As this avaricious machine tramples on life, there are people being cured of cancer, healed of supposed chronic degenerative diseases, discarding their unnecessary medications and making themselves well by exiting the System that gave them few options and offered little hope. Doctors providing alternative methods of healing are scoffed at, challenged by their state medical boards, belittled by their colleagues. And they are called quacks.

This word quack has been turned into a weapon, unleashed on those who notice the scores of patients spiraling to their death at the hands of FDA-approved, CDC-sanctioned medical interventions of big pharma and their affiliated institutions. The self proclaimed authorities of science-based-medicine, the paid pharma bloggers, “Quack Watchers” and many others  who proselytize the message of drug companies and attempt to discredit the time-tested healing methods used by alternative practitioners, are destined to fail. I take comfort in the fact that the masses are becoming increasingly disgruntled with the results of their conventional medical options. The public trust and confidence in what pharma and conventional medical doctors have to offer is, thankfully, dying.

The day will come when doctors will freely combine their scientific medical education with time-tested alternative treatments to build a new paradigm.  The future of medicine will utilize the healing arts passed down through generations and adopted from other cultures, tools that are nearly defunct from disuse and systematic attack.  Physicians will make a living by maintaining health rather than from treating disease and creating new sickness.  The physicians listed on my personal quack list will be heroes and known for taking huge risks to change the course of healthcare in this country and beyond. These physician quacks already have thousands of patients who can attest to the fact that their doctors unconventional medical innovations, combined with their conventional medical knowledge,  enriched and healed their lives, without prescription drugs and they remained healthy without vaccines.

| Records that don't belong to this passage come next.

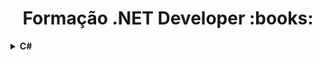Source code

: <h1 align="center">Formação .NET Developer :books:</h1>

<details>
  <summary><strong>C#</strong></summary>
  <br />
  <div align="left">
  
<!-- Fundamentos .NET -->
<table border=1>
    <tr>
      <th colspan="4">Fundamentos .NET</th>
    </tr>
    <tr>
      <th colspan="4"></th>
    </tr>
    <tr>
      <th>Etapa</th>
      <th>Desafio</th>
      <th>Solução</th>
      <th>Status</th>
    </tr>
<tr>
  <td align="center">1</td>
  <td>Calculadora</td>
  <td><a href="https://github.com/hgcamp0s/bootcamp-dio/blob/main/C%23/01.%20Fundamentos%20.NET/1.%20Calculadora/resolucao.cs">Código</a>
  <td align="center">✅</td>
</tr>
<tr>
  <td align="center">2</td>
  <td>Construindo um Sistema para um Estacionamento com C#</td>
  <td><a href="https://github.com/hgcamp0s/bootcamp-dio/blob/main/C%23/01.%20Fundamentos%20.NET/2.%20Construindo%20um%20Sistema%20para%20um%20Estacionamento%20com%20C%23/resolucao.cs">Código</a>
  <td align="center">✅</td>
</tr>
</table>
<!-- Fundamentos .NET end -->

<!-- Desafios Básicos com C# -->
<table border=1>
  <tr>
    <th colspan="4">Desafios Básicos com C#</th>
  </tr>
  <tr>
    <th colspan="4"></th>
  </tr>
  <tr>
    <th>Etapa</th>
    <th>Desafio</th>
    <th>Solução</th>
    <th>Status</th>
  </tr>
  <tr>
    <td align="center">1</td>
    <td>Multiplicação Simples</td>
    <td><a href="https://github.com/hgcamp0s/bootcamp-dio/blob/main/C%23/01.%20Fundamentos%20.NET/3.%20Desafios%20B%C3%A1sicos%20de%20C%23/1%20-%20Multiplica%C3%A7%C3%A3o%20Simples/resolucao.cs">Código</a></td>
    <td align="center">✅</td>
  </tr>
    <tr>
    <td align="center">2</td>
    <td>Pink e Cérebro</td>
    <td><a href="https://github.com/hgcamp0s/bootcamp-dio/blob/main/C%23/01.%20Fundamentos%20.NET/3.%20Desafios%20B%C3%A1sicos%20de%20C%23/2%20-%20Pink%20e%20C%C3%A9rebro/resolucao.cs">Código</a></td>
    <td align="center">✅</td>
  </tr>
    <tr>
    <td align="center">3</td>
    <td>Esfera</td>
    <td><a href="https://github.com/hgcamp0s/bootcamp-dio/blob/main/C%23/01.%20Fundamentos%20.NET/3.%20Desafios%20B%C3%A1sicos%20de%20C%23/3%20-%20Esfera/resolucao.cs">Código</a></td>
    <td align="center">✅</td>
  </tr>
</table>
<!-- Desafios Básicos com C# end -->

<!-- Explorando a Linguagem C# -->
<table border=1>
  <tr>
    <th colspan="4">Explorando a Linguagem C#</th>
  </tr>
  <tr>
    <th colspan="4"></th>
  </tr>
  <tr>
    <th>Etapa</th>
    <th>Desafio</th>
    <th>Solução</th>
    <th>Status</th>
  </tr>
  <tr>
    <td align="center">1</td>
    <td>Propriedades, Métodos e Construtores com C#</td>
    <td><a href="https://github.com/hgcamp0s/bootcamp-dio/blob/main/C%23/02.%20Explorando%20a%20linguagem%20C%23/1.%20Propriedades%2C%20M%C3%A9todos%20e%20Construtores%20com%20C%23/resolucao.cs">Código</a></td>
    <td align="center">✅</td>
  </tr>
    <tr>
    <td align="center">2</td>
    <td>Tuplas, Operador Ternário e Desconstrução de um Objeto com C#</td>
    <td><a href="https://github.com/hgcamp0s/bootcamp-dio/blob/main/C%23/02.%20Explorando%20a%20linguagem%20C%23/2.%20Tuplas%2C%20Operador%20Tern%C3%A1rio%20e%20Desconstru%C3%A7%C3%A3o%20de%20um%20Objeto%20com%20C%23/resolucao.cs">Código</a></td>
    <td align="center">✅</td>
  </tr>
    <tr>
    <td align="center">3</td>
    <td>Nuget, Serializar e Atributos no C#</td>
    <td><a href="https://github.com/hgcamp0s/bootcamp-dio/blob/main/C%23/02.%20Explorando%20a%20linguagem%20C%23/3.%20Nuget%2C%20Serializar%20e%20Atributos%20no%20C%23/resolucao.cs">Código</a></td>
    <td align="center">✅</td>
  </tr>
      <tr>
    <td align="center">4</td>
    <td>Tipos Especiais no C#</td>
    <td><a href="https://github.com/hgcamp0s/bootcamp-dio/blob/main/C%23/02.%20Explorando%20a%20linguagem%20C%23/4.%20Tipos%20Especiais%20no%20C%23/resolucao.cs">Código</a></td>
    <td align="center">✅</td>
  </tr>
      <tr>
    <td align="center">5</td>
    <td>Construindo um Sistema de Hospedagem de um Hotel no C#</td>
    <td><a href="https://github.com/hgcamp0s/bootcamp-dio/blob/main/C%23/02.%20Explorando%20a%20linguagem%20C%23/5.%20Construindo%20um%20Sistema%20de%20Hospedagem%20de%20um%20Hotel%20no%20C%23/resolucao.cs">Código</a></td>
    <td align="center">✅</td>
  </tr>
</table>
<!-- Explorando a Linguagem C# end -->

<!-- Desafios Intermediários C# I -->
<table border=1>
  <tr>
    <th colspan="4">Desafios Intermediários C# I</th>
  </tr>
  <tr>
    <th colspan="4"></th>
  </tr>
  <tr>
    <th>Etapa</th>
    <th>Desafio</th>
    <th>Solução</th>
    <th>Status</th>
  </tr>
  <tr>
    <td align="center">1</td>
    <td>Filas</td>
    <td><a href="https://github.com/hgcamp0s/bootcamp-dio/blob/main/C%23/02.%20Explorando%20a%20linguagem%20C%23/6.%20Desafios%20Intermedi%C3%A1rios%20C%23%20I/1%20-%20Filas/resolucao.cs">Código</a></td>
    <td align="center">✅</td>
  </tr>
    <tr>
    <td align="center">2</td>
    <td>Pilhas</td>
    <td><a href="https://github.com/hgcamp0s/bootcamp-dio/blob/main/C%23/02.%20Explorando%20a%20linguagem%20C%23/6.%20Desafios%20Intermedi%C3%A1rios%20C%23%20I/2%20-%20Pilhas/resolucao.cs">Código</a></td>
    <td align="center">✅</td>
  </tr>
    <tr>
    <td align="center">3</td>
    <td>Exceções</td>
    <td><a href="https://github.com/hgcamp0s/bootcamp-dio/blob/main/C%23/02.%20Explorando%20a%20linguagem%20C%23/6.%20Desafios%20Intermedi%C3%A1rios%20C%23%20I/3%20-%20Exce%C3%A7%C3%B5es/resolucao.cs">Código</a></td>
    <td align="center">✅</td>
  </tr>
      <tr>
    <td align="center">4</td>
    <td>Dictionary</td>
    <td><a href="https://github.com/hgcamp0s/bootcamp-dio/blob/main/C%23/02.%20Explorando%20a%20linguagem%20C%23/6.%20Desafios%20Intermedi%C3%A1rios%20C%23%20I/4%20-%20Dictionary/resolucao.cs">Código</a></td>
    <td align="center">✅</td>
  </tr>
      <tr>
    <td align="center">5</td>
    <td>Idade em Dias</td>
    <td><a href="https://github.com/hgcamp0s/bootcamp-dio/blob/main/C%23/02.%20Explorando%20a%20linguagem%20C%23/6.%20Desafios%20Intermedi%C3%A1rios%20C%23%20I/5%20-%20Idade%20em%20Dias/resolucao.cs">Código</a></td>
    <td align="center">✅</td>
  </tr>
        <tr>
    <td align="center">6</td>
    <td>Conversão de Tempo</td>
    <td><a href="https://github.com/hgcamp0s/bootcamp-dio/blob/main/C%23/02.%20Explorando%20a%20linguagem%20C%23/6.%20Desafios%20Intermedi%C3%A1rios%20C%23%20I/6%20-%20Convers%C3%A3o%20de%20Tempo/resolucao.cs">Código</a></td>
    <td align="center">✅</td>
  </tr>
        <tr>
    <td align="center">7</td>
    <td>Tempo do Dobby</td>
    <td><a href="https://github.com/hgcamp0s/bootcamp-dio/blob/main/C%23/02.%20Explorando%20a%20linguagem%20C%23/6.%20Desafios%20Intermedi%C3%A1rios%20C%23%20I/7%20-%20Tempo%20do%20Dobby/resolucao.cs">Código</a></td>
    <td align="center">✅</td>
  </tr>
</table>
<!-- Desafios Intermediários C# I end -->

<!-- Programação Orientada a Objetos com C# -->
<table border=1>
  <tr>
    <th colspan="4">Programação Orientada a Objetos com C#</th>
  </tr>
  <tr>
    <th colspan="4"></th>
  </tr>
  <tr>
    <th>Etapa</th>
    <th>Desafio</th>
    <th>Solução</th>
    <th>Status</th>
  </tr>
  <tr>
    <td align="center">1</td>
    <td>Introdução, Abstração e Encapsulamento com C#</td>
    <td><a href="https://github.com/hgcamp0s/bootcamp-dio/blob/main/C%23/03.%20Programa%C3%A7%C3%A3o%20Orientada%20a%20Objetos%20com%20C%23/1.%20Introdu%C3%A7%C3%A3o%2C%20Abstra%C3%A7%C3%A3o%20e%20Encapsulamento%20com%20C%23/resolucao.cs">Código</a></td>
    <td align="center">✅</td>
  </tr>
    <tr>
    <td align="center">2</td>
    <td>Herança e Polimorfismo com C#</td>
    <td><a href="https://github.com/hgcamp0s/bootcamp-dio/blob/main/C%23/03.%20Programa%C3%A7%C3%A3o%20Orientada%20a%20Objetos%20com%20C%23/2.%20Heran%C3%A7a%20e%20Polimorfismo%20com%20C%23/resolucao.cs">Código</a></td>
    <td align="center">✅</td>
  </tr>
    <tr>
    <td align="center">3</td>
    <td>Classes Abstratas e Interfaces com C#</td>
    <td><a href="https://github.com/hgcamp0s/bootcamp-dio/blob/main/C%23/03.%20Programa%C3%A7%C3%A3o%20Orientada%20a%20Objetos%20com%20C%23/3.%20Classes%20Abstratas%20e%20Interfaces%20com%20C%23/resolucao.cs">Código</a></td>
    <td align="center">✅</td>
  </tr>
      <tr>
    <td align="center">4</td>
    <td>Criando um Sistema e Abstraindo um Celular com POO em C#</td>
    <td><a href="https://github.com/hgcamp0s/bootcamp-dio/blob/main/C%23/03.%20Programa%C3%A7%C3%A3o%20Orientada%20a%20Objetos%20com%20C%23/4.%20Criando%20um%20Sistema%20e%20Abstraindo%20um%20Celular%20com%20POO%20em%20C%23/resolucao.cs">Código</a></td>
    <td align="center">✅</td>
  </tr>
</table>
<!-- Programação Orientada a Objetos com C# end -->

<!-- Desafios Intermediários C# II -->
<table border=1>
  <tr>
    <th colspan="4">Desafios Intermediários C# II</th>
  </tr>
  <tr>
    <th colspan="4"></th>
  </tr>
  <tr>
    <th>Etapa</th>
    <th>Desafio</th>
    <th>Solução</th>
    <th>Status</th>
  </tr>
  <tr>
    <td align="center">1</td>
    <td>Maior e Posição</td>
    <td><a href="https://github.com/hgcamp0s/bootcamp-dio/blob/main/C%23/03.%20Programa%C3%A7%C3%A3o%20Orientada%20a%20Objetos%20com%20C%23/5.%20Desafios%20Intermedi%C3%A1rios%20C%23%20II/1%20-%20Maior%20e%20Posi%C3%A7%C3%A3o/resolucao.cs">Código</a></td>
    <td align="center">✅</td>
  </tr>
    <tr>
    <td align="center">2</td>
    <td>Média 2</td>
    <td><a href="https://github.com/hgcamp0s/bootcamp-dio/blob/main/C%23/03.%20Programa%C3%A7%C3%A3o%20Orientada%20a%20Objetos%20com%20C%23/5.%20Desafios%20Intermedi%C3%A1rios%20C%23%20II/2%20-%20M%C3%A9dia%202/resolucao.cs">Código</a></td>
    <td align="center">✅</td>
  </tr>
    <tr>
    <td align="center">3</td>
    <td>Dividindo X por Y</td>
    <td><a href="https://github.com/hgcamp0s/bootcamp-dio/blob/main/C%23/03.%20Programa%C3%A7%C3%A3o%20Orientada%20a%20Objetos%20com%20C%23/5.%20Desafios%20Intermedi%C3%A1rios%20C%23%20II/3%20-%20Dividindo%20X%20por%20Y/resolucao.cs">Código</a></td>
    <td align="center">✅</td>
  </tr>
</table>
<!-- Desafios Intermediários C# II end -->
</div>
</details>

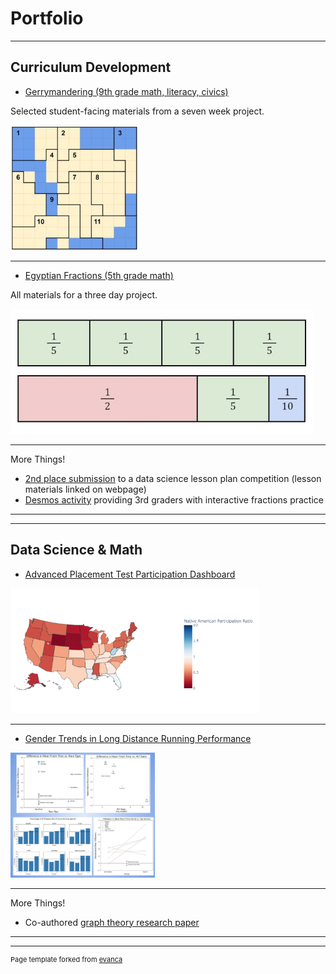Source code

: # Portfolio

---

## Curriculum Development

  * [Gerrymandering (9th grade math, literacy, civics)](https://drive.google.com/drive/folders/1sv2A-RY43OXeIYjdW51A7RfEFDGX-xAi?usp=sharing)

Selected student-facing materials from a seven week project.

<img height="200" src="images/gerrymandering_thumbnail.jpg"/>

---
  * [Egyptian Fractions (5th grade math)](https://drive.google.com/drive/folders/1D2_mVI2BtmnV_lVx0j5Kw97r9slnq0WP?usp=sharing)

All materials for a three day project.

<img height="200" src="images/egyptian_fractions_thumbnail.jpg"/>


---
More Things!
  * [2nd place submission](https://www.datascience4everyone.org/post/data-science-for-everyone-ds4e-announces-bite-sized-lesson-plan-competition-winners) to a data science lesson plan competition (lesson materials linked on webpage)
  * [Desmos activity](https://teacher.desmos.com/activitybuilder/custom/63233179fed9ac064088948e) providing 3rd graders with interactive fractions practice

---
---

## Data Science & Math

  * [Advanced Placement Test Participation Dashboard](https://github.com/ianmcmeek/AP-Test-Participation-Dashboard/blob/main/Supplemental/Analysis.md)

<img height="200" src="images/dashboard_thumbnail.png"/>

---
  * [Gender Trends in Long Distance Running Performance](https://github.com/ianmcmeek/Running-Performance-Trends/blob/main/README.md)

<img height="200" src="images/running_thumbnail.jpg"/>
  
---
More Things!
  * Co-authored [graph theory research paper](https://arxiv.org/abs/1808.05835)

---
---
<p style="font-size:11px">Page template forked from <a href="https://github.com/evanca/quick-portfolio">evanca</a></p>
<!-- Remove above link if you don't want to attibute -->
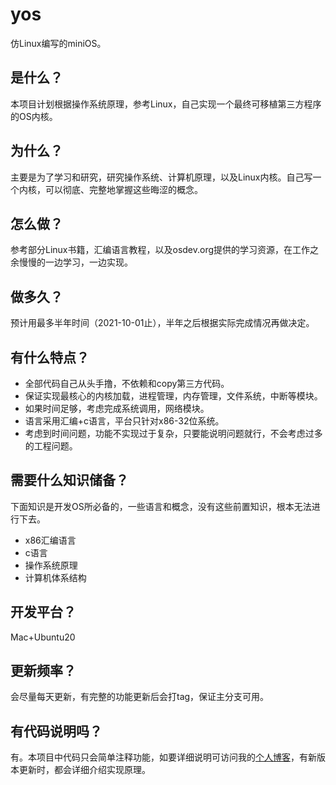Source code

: # yos
仿Linux编写的miniOS。
## 是什么？
本项目计划根据操作系统原理，参考Linux，自己实现一个最终可移植第三方程序的OS内核。
## 为什么？
主要是为了学习和研究，研究操作系统、计算机原理，以及Linux内核。自己写一个内核，可以彻底、完整地掌握这些晦涩的概念。
## 怎么做？
参考部分Linux书籍，汇编语言教程，以及osdev.org提供的学习资源，在工作之余慢慢的一边学习，一边实现。
## 做多久？
预计用最多半年时间（2021-10-01止），半年之后根据实际完成情况再做决定。
## 有什么特点？
- 全部代码自己从头手撸，不依赖和copy第三方代码。
- 保证实现最核心的内核加载，进程管理，内存管理，文件系统，中断等模块。
- 如果时间足够，考虑完成系统调用，网络模块。
- 语言采用汇编+c语言，平台只针对x86-32位系统。
- 考虑到时间问题，功能不实现过于复杂，只要能说明问题就行，不会考虑过多的工程问题。
## 需要什么知识储备？
下面知识是开发OS所必备的，一些语言和概念，没有这些前置知识，根本无法进行下去。
- x86汇编语言
- c语言
- 操作系统原理
- 计算机体系结构
## 开发平台？
Mac+Ubuntu20
## 更新频率？
会尽量每天更新，有完整的功能更新后会打tag，保证主分支可用。
## 有代码说明吗？
有。本项目中代码只会简单注释功能，如要详细说明可访问我的[个人博客](https://yhtdev.com)，有新版本更新时，都会详细介绍实现原理。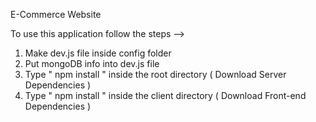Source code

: E-Commerce Website              
                                      
To use this application follow the steps -->
1. Make dev.js file inside config folder                   
2. Put mongoDB info into dev.js file 
3. Type  " npm install " inside the root directory  ( Download Server Dependencies ) 
4. Type " npm install " inside the client directory ( Download Front-end Dependencies )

Those who have attempted to warp our reputations by calling us quacks will not succeed. The primal wisdom of the masses is more powerful than all the propaganda promoted by the misnamed science-based medicine and quack watchers. The pillars that support the sick-care industry are cracking and its architects are getting desperate.  In due time, the Yellow Pages will be abundant in so-called quacks.  Quack watchers really should watch carefully.  The revolution has begun.